Interestingly, it was the SAME DAY that I got this book in the mail that my son Jackson, who is currently 6, asked me if I thought that maybe giants were playing with us, like he does his Lego guys. I stood there, shocked, in the kitchen with this book in my hand and all of a sudden it felt like a confirmation that I wasn't actually a bizarre, crazy little kid once, but that this is an actual thing. That maybe I've passed on a greater wonder about the world and I didn't even know it. 

So basically this book is about people who have had death experiences. They have clinically died, passed on from this realm to the next but for whatever reason, have come back. But in those moments that they were gone, they experienced a variety of things. Some experience a blissful sensation, where they feel all of this joy and love, and such a calm that they don't want to come back to life, so to speak. Others have the exact opposite and come back knowing they'v experienced a terrifying realm and that they are now terrified of dying for fear that's what they will go back to. 

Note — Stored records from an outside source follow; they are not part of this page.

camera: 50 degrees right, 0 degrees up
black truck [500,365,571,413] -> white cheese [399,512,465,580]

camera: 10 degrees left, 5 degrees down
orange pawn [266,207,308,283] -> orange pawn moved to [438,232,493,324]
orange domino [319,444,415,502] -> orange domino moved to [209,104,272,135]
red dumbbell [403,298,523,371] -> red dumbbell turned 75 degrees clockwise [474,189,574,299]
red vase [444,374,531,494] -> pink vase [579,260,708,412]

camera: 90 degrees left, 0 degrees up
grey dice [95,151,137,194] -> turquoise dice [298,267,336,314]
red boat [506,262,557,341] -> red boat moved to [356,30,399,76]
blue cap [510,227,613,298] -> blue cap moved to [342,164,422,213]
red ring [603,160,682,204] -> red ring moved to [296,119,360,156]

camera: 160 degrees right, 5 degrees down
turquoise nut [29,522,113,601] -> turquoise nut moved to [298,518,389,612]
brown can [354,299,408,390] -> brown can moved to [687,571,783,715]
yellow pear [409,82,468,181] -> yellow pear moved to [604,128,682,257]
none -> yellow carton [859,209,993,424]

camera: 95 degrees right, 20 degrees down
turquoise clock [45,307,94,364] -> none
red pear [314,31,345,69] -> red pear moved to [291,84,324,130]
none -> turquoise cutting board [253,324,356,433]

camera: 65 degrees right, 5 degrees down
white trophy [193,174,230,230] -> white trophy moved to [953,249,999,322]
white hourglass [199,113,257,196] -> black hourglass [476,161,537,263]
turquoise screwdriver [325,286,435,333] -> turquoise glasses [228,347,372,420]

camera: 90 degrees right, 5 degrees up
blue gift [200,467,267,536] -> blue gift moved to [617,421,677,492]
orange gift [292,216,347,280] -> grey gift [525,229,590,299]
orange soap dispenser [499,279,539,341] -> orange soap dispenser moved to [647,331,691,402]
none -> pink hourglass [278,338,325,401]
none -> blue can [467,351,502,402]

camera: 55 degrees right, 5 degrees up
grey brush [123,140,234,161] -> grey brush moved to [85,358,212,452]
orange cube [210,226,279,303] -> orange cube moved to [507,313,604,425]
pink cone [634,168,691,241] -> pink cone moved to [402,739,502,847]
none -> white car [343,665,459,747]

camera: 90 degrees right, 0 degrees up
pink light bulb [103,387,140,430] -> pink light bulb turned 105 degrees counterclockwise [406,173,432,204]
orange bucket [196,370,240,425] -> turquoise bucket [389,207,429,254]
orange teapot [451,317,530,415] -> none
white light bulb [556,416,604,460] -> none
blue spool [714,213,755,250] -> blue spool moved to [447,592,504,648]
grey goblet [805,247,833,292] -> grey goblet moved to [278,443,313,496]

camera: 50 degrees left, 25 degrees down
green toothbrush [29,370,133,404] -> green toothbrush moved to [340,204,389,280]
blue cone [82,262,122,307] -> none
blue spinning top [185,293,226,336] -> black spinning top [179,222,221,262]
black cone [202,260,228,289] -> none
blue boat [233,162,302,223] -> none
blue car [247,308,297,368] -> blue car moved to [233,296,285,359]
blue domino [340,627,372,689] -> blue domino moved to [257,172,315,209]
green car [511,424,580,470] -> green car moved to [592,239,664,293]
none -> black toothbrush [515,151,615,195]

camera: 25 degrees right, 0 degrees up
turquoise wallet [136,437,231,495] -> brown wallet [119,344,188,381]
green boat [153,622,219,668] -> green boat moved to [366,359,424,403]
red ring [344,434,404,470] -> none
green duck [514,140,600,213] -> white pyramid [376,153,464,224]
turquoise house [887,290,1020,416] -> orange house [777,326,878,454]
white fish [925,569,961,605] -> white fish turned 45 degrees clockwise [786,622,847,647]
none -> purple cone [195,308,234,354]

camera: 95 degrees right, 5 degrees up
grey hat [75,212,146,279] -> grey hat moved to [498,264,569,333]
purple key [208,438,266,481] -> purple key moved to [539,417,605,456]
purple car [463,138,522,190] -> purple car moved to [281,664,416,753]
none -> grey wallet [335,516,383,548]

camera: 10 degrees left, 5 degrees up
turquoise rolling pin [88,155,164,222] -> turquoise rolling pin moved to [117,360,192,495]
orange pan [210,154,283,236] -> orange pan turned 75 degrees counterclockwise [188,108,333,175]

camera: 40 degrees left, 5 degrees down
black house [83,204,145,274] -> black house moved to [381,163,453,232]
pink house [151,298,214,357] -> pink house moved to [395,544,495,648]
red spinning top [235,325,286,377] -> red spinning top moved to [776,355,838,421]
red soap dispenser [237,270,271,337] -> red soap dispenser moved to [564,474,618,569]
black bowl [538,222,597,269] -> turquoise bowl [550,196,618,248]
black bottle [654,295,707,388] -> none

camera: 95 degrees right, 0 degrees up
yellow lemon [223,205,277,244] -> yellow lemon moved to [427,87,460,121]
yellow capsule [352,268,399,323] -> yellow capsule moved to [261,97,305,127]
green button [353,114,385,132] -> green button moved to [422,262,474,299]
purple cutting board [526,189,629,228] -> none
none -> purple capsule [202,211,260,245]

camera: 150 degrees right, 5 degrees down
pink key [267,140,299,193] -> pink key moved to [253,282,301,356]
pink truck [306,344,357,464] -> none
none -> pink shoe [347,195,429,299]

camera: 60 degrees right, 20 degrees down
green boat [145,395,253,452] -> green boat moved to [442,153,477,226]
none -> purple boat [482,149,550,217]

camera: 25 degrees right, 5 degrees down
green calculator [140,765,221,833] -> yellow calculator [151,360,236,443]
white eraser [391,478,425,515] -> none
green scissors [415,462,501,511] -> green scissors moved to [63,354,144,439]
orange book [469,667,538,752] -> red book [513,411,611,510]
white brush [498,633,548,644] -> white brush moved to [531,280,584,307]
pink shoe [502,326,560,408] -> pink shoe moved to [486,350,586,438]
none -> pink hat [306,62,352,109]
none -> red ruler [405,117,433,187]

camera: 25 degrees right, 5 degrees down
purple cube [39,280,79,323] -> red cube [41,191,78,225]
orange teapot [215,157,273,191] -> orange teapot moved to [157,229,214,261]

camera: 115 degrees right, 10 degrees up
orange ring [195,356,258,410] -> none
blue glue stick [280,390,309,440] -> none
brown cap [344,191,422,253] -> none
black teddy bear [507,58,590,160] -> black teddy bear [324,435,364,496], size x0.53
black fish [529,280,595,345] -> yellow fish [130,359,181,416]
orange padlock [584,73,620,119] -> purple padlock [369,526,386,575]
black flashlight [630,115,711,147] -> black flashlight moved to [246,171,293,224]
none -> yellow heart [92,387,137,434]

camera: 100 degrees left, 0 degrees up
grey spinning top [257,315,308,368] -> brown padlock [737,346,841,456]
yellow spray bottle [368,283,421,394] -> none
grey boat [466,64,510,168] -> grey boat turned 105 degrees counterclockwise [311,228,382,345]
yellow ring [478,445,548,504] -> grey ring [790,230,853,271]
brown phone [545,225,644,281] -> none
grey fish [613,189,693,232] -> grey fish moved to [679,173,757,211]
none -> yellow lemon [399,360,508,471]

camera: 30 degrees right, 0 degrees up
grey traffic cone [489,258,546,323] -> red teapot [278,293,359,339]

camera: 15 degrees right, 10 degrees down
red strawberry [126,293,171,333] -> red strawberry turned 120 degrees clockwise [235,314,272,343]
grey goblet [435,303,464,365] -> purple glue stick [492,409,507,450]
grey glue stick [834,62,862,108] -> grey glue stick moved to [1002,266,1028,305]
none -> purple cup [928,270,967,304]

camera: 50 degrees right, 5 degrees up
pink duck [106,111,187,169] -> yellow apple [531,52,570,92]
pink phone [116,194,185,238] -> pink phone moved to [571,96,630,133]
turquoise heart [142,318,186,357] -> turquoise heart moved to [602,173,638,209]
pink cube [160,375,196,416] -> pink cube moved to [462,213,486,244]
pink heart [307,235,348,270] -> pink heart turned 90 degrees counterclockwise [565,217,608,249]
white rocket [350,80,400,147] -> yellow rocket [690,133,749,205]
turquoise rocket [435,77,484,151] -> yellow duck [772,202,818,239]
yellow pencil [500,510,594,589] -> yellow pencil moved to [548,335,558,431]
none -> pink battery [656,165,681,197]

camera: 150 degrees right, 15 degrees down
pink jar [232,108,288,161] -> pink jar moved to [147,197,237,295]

The most interesting thing to me is that those who experienced the blissful state weren't necessarily religious and worked at moving to heaven for all of eternity, yet that's clearly where they were. A few people experience their time in a place beyond space, essentially. I think I connected most with them because of my own wonder first as a little kid, but even more as an adult. 

After reading the book I had to take some time to really think about what I read, I re-read a few chapters, and I'll be honest, I don't know if I'm more scared or at peace with death. I don't think I was every really at peace. I've felt, for awhile, that I would die kind of young. In all of the things I think about in the future, I don't ever see myself as elderly, I don't see grandchildren. In every dream or thought I have, I always worry that my kids will grow up OK and that Matt will be OK without me, and I also always know it's coming. That makes me think maybe I'll have a prolonged illness or something. And it's really strange because at random times I'll think, "I'd like this at my funeral. I better plan that out, just in case." And it's completely morbid, I know, but I can't help it. The thing I hope is that whatever happens to me when I die, I really hope it's the blissful area. I hope I can still see my kids, or have some kind of reassurance that they really will be OK, that I did the best for them that I could while I was here. 

I don't want to give much more about the book away, because I really feel like each person is going to take different things away from it. The things that hit home for me, maybe don't mean anything to you. But it's really an amazing book. I really cannot recommend it enough. You can purchase this book through Barnes & Noble, Amazon, and Indiebound. It's an absolutely riveting, can't put it down book that makes you think differently about death, however you feel about it. 

2 comments:

Anonymous said...

I am most certainly NOT dead inside - books like this, and tv shows too, absolutely fascinate me. :)

Thanks for being a part of the tour!

Jay said...

So very happy you liked my book, GLIMPSING HEAVEN. It was a joy to research, and very heartening for a skeptic like me.